Variable-Length Tokenization via Learnable Global Merging for Diffusion Transformers
Researchers propose a novel variable-length tokenizer using learnable global merging to improve the quality-compute trade-off in latent diffusion models. Unlike conventional truncation-based approaches, the merging method maintains representational alignment across different compression levels, enabling diffusion transformers to operate more effectively with adaptive token counts.

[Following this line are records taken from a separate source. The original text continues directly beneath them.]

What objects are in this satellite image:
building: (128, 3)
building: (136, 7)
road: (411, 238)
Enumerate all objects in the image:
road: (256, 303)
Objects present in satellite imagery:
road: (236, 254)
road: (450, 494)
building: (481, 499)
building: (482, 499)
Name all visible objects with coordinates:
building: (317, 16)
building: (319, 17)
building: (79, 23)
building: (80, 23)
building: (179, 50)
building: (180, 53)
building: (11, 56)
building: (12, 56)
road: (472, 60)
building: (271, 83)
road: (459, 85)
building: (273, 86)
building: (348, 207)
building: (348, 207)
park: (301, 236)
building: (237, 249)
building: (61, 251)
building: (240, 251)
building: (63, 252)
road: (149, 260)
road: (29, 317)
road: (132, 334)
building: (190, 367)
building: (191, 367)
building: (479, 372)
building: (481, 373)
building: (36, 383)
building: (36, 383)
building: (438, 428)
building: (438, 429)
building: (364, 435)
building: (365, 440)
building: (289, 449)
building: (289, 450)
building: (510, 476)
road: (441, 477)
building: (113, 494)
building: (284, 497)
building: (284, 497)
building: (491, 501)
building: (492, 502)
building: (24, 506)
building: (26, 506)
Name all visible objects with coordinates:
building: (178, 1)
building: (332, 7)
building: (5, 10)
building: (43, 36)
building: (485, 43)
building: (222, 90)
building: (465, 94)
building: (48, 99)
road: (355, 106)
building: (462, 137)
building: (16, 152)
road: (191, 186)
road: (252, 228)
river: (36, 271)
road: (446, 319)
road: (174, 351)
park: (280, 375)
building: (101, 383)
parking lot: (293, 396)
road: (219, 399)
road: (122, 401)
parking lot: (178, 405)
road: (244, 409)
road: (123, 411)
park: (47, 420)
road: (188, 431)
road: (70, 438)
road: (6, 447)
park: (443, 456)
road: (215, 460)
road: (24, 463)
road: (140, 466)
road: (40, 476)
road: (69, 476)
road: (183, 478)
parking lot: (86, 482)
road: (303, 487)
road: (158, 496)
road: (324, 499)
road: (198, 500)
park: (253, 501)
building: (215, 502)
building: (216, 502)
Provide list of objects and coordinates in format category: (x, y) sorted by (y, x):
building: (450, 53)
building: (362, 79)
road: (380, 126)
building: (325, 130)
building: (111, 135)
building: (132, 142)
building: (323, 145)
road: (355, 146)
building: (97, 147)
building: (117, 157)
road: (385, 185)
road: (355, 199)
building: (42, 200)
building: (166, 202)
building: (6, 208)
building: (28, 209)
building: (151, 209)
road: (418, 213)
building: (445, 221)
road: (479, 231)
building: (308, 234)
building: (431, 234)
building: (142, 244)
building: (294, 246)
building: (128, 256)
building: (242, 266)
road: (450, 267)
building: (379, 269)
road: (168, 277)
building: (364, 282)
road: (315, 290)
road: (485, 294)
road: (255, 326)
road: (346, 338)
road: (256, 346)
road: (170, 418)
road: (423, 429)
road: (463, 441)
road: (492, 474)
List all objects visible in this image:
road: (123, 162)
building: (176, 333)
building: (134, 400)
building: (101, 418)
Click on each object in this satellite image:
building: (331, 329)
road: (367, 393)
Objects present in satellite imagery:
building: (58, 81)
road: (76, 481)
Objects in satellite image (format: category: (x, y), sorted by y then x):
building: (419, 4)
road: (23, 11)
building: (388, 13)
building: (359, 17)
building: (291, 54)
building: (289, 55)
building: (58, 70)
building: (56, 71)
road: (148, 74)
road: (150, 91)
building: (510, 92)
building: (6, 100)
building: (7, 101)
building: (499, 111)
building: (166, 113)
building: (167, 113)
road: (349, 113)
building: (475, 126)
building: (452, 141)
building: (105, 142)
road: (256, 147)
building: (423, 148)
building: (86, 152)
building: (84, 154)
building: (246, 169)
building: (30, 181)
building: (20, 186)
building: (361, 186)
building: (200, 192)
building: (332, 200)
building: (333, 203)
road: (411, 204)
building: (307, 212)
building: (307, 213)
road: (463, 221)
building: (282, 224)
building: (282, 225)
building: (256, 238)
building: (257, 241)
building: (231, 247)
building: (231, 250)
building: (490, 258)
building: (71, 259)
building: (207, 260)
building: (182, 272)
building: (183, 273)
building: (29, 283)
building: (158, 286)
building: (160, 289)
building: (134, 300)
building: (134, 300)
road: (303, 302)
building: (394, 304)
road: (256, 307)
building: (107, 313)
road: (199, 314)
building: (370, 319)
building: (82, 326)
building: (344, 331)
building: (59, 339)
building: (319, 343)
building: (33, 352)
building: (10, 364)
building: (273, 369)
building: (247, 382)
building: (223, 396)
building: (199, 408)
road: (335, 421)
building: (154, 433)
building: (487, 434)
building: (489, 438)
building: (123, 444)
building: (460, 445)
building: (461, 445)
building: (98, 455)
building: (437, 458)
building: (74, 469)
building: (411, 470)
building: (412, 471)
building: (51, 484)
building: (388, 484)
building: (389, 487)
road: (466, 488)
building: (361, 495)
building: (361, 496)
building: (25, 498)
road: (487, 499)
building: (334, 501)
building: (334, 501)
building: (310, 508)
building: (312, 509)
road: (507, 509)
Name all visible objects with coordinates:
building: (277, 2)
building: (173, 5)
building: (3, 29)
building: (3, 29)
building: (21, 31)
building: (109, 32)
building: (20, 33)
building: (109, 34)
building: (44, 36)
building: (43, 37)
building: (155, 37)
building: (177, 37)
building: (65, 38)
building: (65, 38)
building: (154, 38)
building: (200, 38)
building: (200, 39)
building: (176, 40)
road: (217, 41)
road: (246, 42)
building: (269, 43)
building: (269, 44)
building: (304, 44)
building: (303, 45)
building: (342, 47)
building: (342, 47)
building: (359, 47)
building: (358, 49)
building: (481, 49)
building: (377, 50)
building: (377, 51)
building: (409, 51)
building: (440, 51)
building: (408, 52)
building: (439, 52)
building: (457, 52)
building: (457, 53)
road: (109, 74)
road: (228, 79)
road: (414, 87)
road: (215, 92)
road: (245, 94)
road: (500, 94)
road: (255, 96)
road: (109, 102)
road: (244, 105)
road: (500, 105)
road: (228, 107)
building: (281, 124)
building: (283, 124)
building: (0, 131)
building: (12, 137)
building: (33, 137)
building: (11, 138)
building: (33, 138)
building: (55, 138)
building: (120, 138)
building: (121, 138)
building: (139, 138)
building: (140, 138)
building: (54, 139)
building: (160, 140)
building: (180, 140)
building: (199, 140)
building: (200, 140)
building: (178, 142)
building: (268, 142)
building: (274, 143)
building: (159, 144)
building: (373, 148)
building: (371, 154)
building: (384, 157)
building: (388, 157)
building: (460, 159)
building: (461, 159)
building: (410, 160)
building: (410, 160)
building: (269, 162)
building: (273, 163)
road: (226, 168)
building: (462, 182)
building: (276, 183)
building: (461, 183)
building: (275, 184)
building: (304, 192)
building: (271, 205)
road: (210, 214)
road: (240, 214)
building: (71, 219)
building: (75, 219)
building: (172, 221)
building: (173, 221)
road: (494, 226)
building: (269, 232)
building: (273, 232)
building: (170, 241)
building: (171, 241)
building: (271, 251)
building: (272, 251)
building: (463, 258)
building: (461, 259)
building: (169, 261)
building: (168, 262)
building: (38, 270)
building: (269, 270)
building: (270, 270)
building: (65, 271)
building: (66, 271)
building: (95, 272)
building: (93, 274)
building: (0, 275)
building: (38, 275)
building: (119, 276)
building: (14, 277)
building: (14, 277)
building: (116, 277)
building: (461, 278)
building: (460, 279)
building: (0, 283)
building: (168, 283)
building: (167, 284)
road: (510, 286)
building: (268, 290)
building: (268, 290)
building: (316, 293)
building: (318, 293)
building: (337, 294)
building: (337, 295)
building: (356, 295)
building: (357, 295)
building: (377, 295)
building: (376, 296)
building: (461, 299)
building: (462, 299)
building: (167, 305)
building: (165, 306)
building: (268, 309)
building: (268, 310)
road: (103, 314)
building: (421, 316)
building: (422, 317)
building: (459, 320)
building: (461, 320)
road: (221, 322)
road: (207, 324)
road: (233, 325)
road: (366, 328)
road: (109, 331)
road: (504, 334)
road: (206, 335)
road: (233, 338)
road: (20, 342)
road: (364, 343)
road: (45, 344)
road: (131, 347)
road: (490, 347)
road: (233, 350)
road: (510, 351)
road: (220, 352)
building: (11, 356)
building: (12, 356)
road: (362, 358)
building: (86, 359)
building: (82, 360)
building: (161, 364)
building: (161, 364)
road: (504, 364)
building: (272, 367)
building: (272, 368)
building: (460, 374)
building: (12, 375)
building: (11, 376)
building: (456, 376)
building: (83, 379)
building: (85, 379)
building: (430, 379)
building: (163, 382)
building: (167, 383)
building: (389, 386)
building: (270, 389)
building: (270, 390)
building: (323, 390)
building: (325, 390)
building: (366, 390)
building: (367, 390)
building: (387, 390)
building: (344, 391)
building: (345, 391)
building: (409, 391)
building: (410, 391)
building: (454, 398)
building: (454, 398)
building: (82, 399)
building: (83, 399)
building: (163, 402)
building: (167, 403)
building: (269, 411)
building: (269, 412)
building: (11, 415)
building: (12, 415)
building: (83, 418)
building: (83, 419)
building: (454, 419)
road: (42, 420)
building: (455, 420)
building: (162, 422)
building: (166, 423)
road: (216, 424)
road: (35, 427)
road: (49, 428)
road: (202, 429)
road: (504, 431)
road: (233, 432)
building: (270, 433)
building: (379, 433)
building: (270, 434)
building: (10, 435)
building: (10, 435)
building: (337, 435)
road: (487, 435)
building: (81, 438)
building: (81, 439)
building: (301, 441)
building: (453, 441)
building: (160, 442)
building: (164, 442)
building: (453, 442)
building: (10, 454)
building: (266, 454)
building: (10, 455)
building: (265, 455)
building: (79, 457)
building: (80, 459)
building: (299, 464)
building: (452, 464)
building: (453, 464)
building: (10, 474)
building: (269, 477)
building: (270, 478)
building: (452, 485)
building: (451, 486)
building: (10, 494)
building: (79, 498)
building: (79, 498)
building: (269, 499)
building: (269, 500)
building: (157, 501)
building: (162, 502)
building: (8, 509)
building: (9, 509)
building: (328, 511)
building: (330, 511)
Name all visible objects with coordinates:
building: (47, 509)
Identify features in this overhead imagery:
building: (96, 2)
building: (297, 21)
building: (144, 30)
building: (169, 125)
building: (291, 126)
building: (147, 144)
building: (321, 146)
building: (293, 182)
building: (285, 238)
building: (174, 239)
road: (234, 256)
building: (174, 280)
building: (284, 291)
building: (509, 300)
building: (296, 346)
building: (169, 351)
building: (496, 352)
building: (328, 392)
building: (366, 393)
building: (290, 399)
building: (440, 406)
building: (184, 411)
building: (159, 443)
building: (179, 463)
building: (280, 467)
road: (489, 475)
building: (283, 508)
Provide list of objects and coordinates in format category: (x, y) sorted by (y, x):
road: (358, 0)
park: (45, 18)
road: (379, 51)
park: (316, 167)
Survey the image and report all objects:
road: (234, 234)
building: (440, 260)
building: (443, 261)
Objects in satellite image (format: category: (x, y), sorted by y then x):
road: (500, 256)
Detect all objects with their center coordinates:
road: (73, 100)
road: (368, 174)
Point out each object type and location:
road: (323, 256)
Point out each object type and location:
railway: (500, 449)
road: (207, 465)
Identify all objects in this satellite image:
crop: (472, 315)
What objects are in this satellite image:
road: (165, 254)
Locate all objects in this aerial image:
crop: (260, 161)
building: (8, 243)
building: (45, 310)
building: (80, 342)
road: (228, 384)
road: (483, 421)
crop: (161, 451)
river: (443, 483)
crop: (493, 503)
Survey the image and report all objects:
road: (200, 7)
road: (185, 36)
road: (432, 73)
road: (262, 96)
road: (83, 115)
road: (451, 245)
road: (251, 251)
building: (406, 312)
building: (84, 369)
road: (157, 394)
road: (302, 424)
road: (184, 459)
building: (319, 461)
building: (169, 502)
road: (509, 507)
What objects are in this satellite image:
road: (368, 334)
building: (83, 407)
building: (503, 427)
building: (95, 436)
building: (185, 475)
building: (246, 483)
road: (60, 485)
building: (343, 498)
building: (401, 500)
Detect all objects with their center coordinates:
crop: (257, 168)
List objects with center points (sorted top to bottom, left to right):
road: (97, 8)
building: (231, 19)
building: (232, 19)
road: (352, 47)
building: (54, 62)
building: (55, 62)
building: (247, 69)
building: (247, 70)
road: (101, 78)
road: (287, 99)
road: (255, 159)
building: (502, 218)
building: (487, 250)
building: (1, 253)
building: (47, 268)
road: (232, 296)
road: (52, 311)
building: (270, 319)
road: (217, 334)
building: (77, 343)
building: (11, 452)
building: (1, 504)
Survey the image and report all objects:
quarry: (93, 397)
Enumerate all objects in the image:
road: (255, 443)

The research addresses a fundamental constraint in visual synthesis: latent diffusion models must choose between fixed compression ratios that either sacrifice quality for speed or consume excessive compute for high fidelity. Variable-length tokenizers theoretically enable adaptive compression, but existing approaches suffer from a critical problem—truncating token sequences makes token semantics position-dependent, creating distribution shifts that prevent a single model from handling multiple lengths effectively. This paper's core innovation is replacing truncation with token merging, where similar tokens combine rather than disappear. The learnable global merging approach makes the process data-independent, ensuring the merging pattern remains consistent and predictable during generation rather than varying based on input. This architectural choice preserves semantic relationships across different compression levels, allowing diffusion transformers to maintain stable performance whether operating with many or few tokens. On ImageNet benchmarks, the method demonstrates superior trade-offs between generative quality (gFID scores) and computational cost compared to previous variable-length tokenizer approaches. The availability of open-source code accelerates potential adoption. This work matters for the broader AI infrastructure sector because efficient visual synthesis directly impacts applications ranging from real-time content creation to resource-constrained environments. The ability to dynamically balance quality and compute on a per-generation basis could enable more practical deployment of diffusion models in production systems. Developers working with visual generation pipelines should monitor whether this merging approach becomes standard practice across popular diffusion model implementations.
- →Learnable global merging preserves token semantics across variable compression levels by combining similar tokens instead of truncating sequences.
- →The method achieves superior quality-compute trade-offs on ImageNet 256×256 generation compared to prior variable-length tokenizer methods.
- →Data-independent merging patterns ensure consistency during generation, enabling stable diffusion transformer operation across different token counts.
- →Open-source code availability accelerates potential adoption in visual synthesis applications and production systems.
- →The approach addresses a fundamental constraint in latent diffusion models that previously required choosing between fixed quality or fixed compute budgets.